(Stored items)
------------------------------------------------

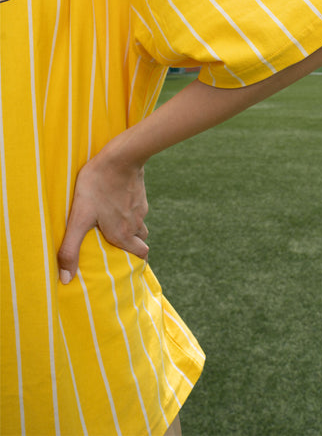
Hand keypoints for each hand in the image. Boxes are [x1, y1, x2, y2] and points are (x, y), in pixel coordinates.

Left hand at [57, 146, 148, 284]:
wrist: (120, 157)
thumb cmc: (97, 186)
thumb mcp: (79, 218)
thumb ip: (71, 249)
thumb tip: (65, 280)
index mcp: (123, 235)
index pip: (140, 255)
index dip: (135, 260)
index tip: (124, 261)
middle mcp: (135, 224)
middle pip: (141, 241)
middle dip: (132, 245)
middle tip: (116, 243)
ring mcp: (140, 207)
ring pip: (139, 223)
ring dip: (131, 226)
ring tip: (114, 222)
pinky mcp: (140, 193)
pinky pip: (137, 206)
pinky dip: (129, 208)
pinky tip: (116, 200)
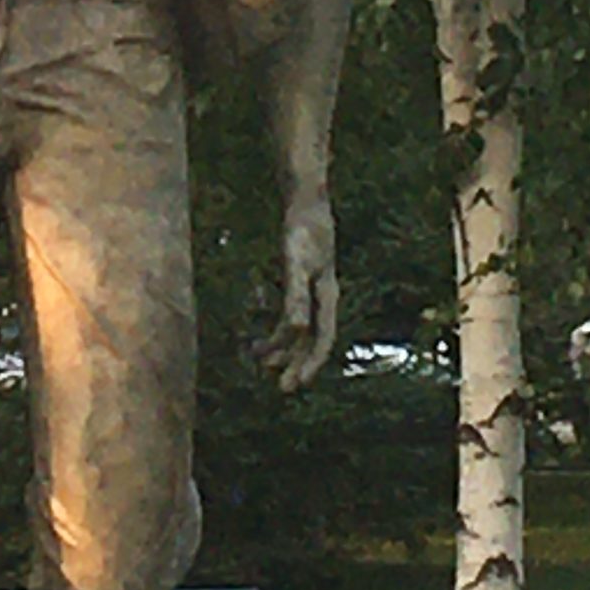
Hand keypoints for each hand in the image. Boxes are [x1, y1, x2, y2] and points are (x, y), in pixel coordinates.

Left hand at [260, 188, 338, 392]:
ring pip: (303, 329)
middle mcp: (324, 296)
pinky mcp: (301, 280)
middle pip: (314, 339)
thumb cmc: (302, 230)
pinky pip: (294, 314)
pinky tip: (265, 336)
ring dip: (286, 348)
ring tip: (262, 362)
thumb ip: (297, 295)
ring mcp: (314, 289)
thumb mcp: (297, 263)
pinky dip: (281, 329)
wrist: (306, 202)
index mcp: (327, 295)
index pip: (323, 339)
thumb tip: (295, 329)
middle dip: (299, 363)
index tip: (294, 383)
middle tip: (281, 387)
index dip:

------------------------------------------------

** Exercise description **
An exact transcription is needed of the lines from the one with "pinky tip: (116, 200)" to the one with "ring dip: (286, 348)" above, both ends included, with pictures left out.

** Response **
pinky tip: (116, 200)
Hand keypoints for each hand in the image. Boxes are [x1, y1, x2, y2] and points are (x, y), in pixel coordinates.

Left hand at [260, 188, 338, 392]:
ring pip: (303, 329)
middle mcp: (324, 296)
pinky mcp: (301, 280)
middle pip: (314, 339)
thumb cmc: (302, 230)
pinky pip: (294, 314)
pinky tip: (265, 336)
ring dip: (286, 348)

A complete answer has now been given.